==== DOCUMENT SOURCE ====
Exploitation minière : les terrils, dangers oubliés et patrimoine retrouvé

Diana Cooper-Richet

Historienne
Chercheur au Centre d’histoire culturelle des sociétés contemporaines, Université de Versailles Saint-Quentin en Yvelines – Université Paris-Saclay

Tous ceux qui suivent la série The Crown ont pu assister, dans le deuxième épisode de la saison trois, au dramatique effondrement d’un terril qui eut lieu dans la petite ville minière d’Aberfan dans le sud du pays de Galles, le 20 octobre 1966. Rares, pourtant, ont été les accidents de ce type dans l’histoire de l’exploitation minière dans le monde.

Traditionnellement, les grands ennemis des hommes de la mine – et de leurs familles – sont réputés être au nombre de trois :

  • l’air vicié de « grisou » ou « terrou », un gaz difficile à détecter qui asphyxie, qui prend feu et explose dans les galeries, comme lors de la catastrophe de Courrières qui fit 1 099 victimes le 10 mars 1906(1) ;
  • l’eau qui provoque des inondations comme le met en scène Hector Malot dans Sans famille (1878), lorsqu’une rivière en crue envahit une mine dans les Cévennes ;
  • la terre, enfin, qui est à l’origine de nombreux éboulements au fond. Petits ou grands, ils sont responsables de la plupart des accidents au quotidien.

Mais les terrils, amoncellements de déchets remontés des profondeurs, ne figurent pas au nombre des dangers redoutés des mineurs, tant leurs effondrements sont exceptionnels dans l’histoire de l’exploitation minière.

Amoncellement de déchets

Dans les premiers temps de l’exploitation souterraine, les déchets sont laissés au fond. Vers le milieu du XIXe siècle, ils sont progressivement amenés à la surface et entassés à l’extérieur du puits, à l’aide de petits wagonnets mus manuellement. La mécanisation progressive des mines voit naître les premiers terrils. Avec le temps, ils deviennent de plus en plus grands et de plus en nombreux, au point de faire désormais partie intégrante du paysage minier, partout dans le monde.

Les terrils sont connus pour être des sources de chaleur qui se consument de l’intérieur pendant des années – jusqu’à 30, voire 50 ans –, comme à la Ricamarie dans la Loire. À Alès (Gard), à l’automne 2004, quarante ans après la fermeture du dernier puits de ce bassin, deux terrils, un très ancien et un autre plus récent, constitué entre 1945 et 1975, sont entrés en combustion(2) à plus de 900°C. Il en a été de même à Tcheliabinsk dans le sud de l’Oural(3) et au Portugal dans le Douro.

Les terrils peuvent aussi, parfois, s’effondrer. Dans les années 1930, à Donetsk en Ukraine, des bâtiments de trois étages ont été ensevelis à la suite de l’éboulement d’un « terikon »(4). Aujourd’hui encore, ce bassin minier en compte quelque 600. Elles constituent les seules montagnes de la région.
====
- [CONSIGNES]:
- 1) Selon l'article sur les terrils, combien de victimes la catastrophe de Courrières du 10 mars 1906 a-t-elle faites ?
- 2) D'après l'article sur les terrils, pourquoi ceux-ci ne comptent-ils pas parmi les dangers redoutés des mineurs ?
- 3) Reprenez l'article sur les terrils à la suite de sa dernière phrase et poursuivez-le.
La liste placée ensuite n'a aucun rôle dans ce travail.
==== LISTE JOINTE ====
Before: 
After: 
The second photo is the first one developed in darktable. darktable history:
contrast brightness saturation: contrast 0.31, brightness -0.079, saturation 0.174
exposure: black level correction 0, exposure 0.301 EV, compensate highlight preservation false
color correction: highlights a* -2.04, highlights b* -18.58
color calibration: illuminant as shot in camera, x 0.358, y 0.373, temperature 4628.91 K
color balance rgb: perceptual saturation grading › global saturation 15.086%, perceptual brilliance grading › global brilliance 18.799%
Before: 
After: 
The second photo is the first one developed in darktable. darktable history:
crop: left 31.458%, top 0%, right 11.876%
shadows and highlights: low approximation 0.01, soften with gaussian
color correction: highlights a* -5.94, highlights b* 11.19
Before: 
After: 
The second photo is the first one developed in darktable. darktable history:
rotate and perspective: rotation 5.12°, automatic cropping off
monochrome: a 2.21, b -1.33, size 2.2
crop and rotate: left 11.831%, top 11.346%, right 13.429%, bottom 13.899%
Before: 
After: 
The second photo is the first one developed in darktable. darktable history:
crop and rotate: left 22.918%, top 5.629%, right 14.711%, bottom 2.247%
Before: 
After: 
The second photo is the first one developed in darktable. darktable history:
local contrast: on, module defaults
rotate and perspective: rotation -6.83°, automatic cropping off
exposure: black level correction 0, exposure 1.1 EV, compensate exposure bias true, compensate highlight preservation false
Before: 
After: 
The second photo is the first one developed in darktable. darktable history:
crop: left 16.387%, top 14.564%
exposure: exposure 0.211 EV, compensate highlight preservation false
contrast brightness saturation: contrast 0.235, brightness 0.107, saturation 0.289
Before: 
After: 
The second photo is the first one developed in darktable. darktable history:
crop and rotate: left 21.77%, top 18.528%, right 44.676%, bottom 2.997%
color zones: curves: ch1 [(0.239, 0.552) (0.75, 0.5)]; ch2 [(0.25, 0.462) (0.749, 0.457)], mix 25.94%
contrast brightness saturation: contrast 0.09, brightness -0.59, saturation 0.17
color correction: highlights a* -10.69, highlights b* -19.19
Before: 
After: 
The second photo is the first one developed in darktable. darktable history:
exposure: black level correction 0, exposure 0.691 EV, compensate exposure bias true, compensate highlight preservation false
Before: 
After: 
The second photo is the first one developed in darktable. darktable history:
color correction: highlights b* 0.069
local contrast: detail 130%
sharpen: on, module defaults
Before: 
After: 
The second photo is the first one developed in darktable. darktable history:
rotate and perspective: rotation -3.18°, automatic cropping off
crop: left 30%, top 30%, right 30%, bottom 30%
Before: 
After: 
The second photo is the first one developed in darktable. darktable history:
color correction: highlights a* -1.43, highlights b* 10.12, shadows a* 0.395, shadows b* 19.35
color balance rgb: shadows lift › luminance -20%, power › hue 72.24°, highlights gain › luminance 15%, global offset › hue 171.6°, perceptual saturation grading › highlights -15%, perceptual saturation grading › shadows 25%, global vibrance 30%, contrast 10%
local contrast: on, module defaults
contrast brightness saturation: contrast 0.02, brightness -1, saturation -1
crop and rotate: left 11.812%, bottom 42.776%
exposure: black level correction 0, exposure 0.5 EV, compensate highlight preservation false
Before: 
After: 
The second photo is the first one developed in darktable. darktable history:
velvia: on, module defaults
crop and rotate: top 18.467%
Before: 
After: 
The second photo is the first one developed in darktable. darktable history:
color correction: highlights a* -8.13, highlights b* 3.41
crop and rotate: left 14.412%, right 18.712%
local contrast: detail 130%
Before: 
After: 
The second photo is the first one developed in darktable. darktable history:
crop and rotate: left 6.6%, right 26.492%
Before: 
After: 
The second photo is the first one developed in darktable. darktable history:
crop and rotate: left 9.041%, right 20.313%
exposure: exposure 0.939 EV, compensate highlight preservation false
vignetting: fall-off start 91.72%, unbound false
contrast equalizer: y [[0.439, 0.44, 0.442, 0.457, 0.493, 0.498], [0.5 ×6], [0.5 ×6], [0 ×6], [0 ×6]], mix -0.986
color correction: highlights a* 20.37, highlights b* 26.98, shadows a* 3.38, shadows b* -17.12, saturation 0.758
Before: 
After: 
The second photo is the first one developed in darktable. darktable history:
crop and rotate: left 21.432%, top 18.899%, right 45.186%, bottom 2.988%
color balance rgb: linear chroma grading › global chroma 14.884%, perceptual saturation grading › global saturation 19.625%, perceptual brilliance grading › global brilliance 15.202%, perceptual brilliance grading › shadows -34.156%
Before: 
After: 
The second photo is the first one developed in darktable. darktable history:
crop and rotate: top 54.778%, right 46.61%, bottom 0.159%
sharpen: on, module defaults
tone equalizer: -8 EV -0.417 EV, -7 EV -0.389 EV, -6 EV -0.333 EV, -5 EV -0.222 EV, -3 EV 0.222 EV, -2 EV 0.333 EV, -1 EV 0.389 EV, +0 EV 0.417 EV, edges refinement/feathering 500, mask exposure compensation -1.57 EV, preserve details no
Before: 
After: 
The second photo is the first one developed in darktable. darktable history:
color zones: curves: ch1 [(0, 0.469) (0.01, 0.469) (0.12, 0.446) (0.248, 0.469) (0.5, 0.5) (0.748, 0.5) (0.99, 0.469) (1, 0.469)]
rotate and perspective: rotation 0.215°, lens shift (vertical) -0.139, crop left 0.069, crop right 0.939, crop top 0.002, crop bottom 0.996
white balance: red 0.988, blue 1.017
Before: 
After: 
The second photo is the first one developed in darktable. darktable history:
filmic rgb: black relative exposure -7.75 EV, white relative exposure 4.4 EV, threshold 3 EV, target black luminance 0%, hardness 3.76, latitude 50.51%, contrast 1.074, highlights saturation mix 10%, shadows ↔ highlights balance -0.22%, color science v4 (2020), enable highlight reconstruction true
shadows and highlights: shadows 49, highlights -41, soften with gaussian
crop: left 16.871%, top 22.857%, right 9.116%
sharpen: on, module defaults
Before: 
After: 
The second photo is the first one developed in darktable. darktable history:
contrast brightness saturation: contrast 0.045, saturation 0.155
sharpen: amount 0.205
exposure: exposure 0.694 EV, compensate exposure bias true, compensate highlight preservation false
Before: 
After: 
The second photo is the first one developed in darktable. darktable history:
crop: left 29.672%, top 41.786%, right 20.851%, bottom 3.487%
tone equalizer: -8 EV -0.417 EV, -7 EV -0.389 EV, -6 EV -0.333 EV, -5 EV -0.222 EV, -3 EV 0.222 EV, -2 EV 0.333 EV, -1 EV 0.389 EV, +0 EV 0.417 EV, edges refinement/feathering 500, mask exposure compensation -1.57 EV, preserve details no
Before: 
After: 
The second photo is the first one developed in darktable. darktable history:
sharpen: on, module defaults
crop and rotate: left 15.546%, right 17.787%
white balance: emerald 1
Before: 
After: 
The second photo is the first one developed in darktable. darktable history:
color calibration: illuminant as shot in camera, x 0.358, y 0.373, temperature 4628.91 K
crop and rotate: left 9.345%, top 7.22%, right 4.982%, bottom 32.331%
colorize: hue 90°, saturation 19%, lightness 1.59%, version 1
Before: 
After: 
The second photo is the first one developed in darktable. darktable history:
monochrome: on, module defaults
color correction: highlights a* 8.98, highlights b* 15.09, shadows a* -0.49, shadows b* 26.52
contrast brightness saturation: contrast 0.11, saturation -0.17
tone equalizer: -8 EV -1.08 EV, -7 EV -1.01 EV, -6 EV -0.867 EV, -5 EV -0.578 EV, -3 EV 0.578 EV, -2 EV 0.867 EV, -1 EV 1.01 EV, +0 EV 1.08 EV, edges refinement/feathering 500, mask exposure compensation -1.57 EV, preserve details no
====
- [RÉPONSES FOURNIES]:
- 1) Elle a fait 1 099 victimes.

- 2) Les terrils ne comptent pas parmi les dangers redoutés des mineurs parce que leurs effondrements sont exceptionnels dans l'histoire de l'exploitation minière.

- 3)
À Aberfan, un accident sans précédent

Trois décennies plus tard, la catastrophe d’Aberfan va endeuiller à jamais cette petite communauté minière. C’est un terril de 40 mètres de haut – seuls, semble-t-il, des monticules ne dépassant pas les six mètres étaient officiellement autorisés – érigé sur une petite colline sous laquelle coule une source, qui s’effondre. 230 000 m3 de déchets miniers se déversent, dans un bruit apocalyptique et avec une violence inouïe sur l’école du village, ôtant la vie à 109 écoliers et 5 de leurs enseignants, ainsi qu’à huit autres adultes, soit au total 144 victimes(5).

La menace que représentait ce terril était pourtant connue. Il était trop élevé et en surplomb des maisons, mais le dénoncer risquait d’accélérer la fermeture de cette mine, considérée comme de moins en moins rentable.

Moins de 10 ans plus tard, le 26 août 1975, en pleine nuit à Calonne-Ricouart (Pas-de-Calais), nouveau drame. Cette fois, le terril prend feu et explose. Bilan : six morts, 47 maisons détruites et trois hectares de terrain sont recouverts de cendres(6). À Herstal (Belgique), dans le quartier de la Préalle, à la mine de la Petite Bacnure, le 1er avril 1999, un terril s’affaisse, sans faire de victime, sur sept habitations. Pendant plusieurs années, il a continué à barrer la route et laissé derrière lui un spectacle de désolation.

À long terme, au-delà de l’éventualité qu’un terril se consume lentement avant d’exploser, il y a toutes les substances nocives pour l’environnement que certains d’entre eux contiennent et laissent échapper. En octobre 1992 un ancien et très important terril, composé de 600 000 m3 de résidus différents – oxydes de fer, aluminium, silicium, sodium, titane, calcium – laissés derrière lui par Aluminium Péchiney, s’est effondré. Constitué au cours de la première moitié du XXe siècle, il est coincé entre la voie ferrée Marseille-Aubagne et L’Huveaune, principale rivière se jetant dans la mer au niveau de la cité phocéenne(7).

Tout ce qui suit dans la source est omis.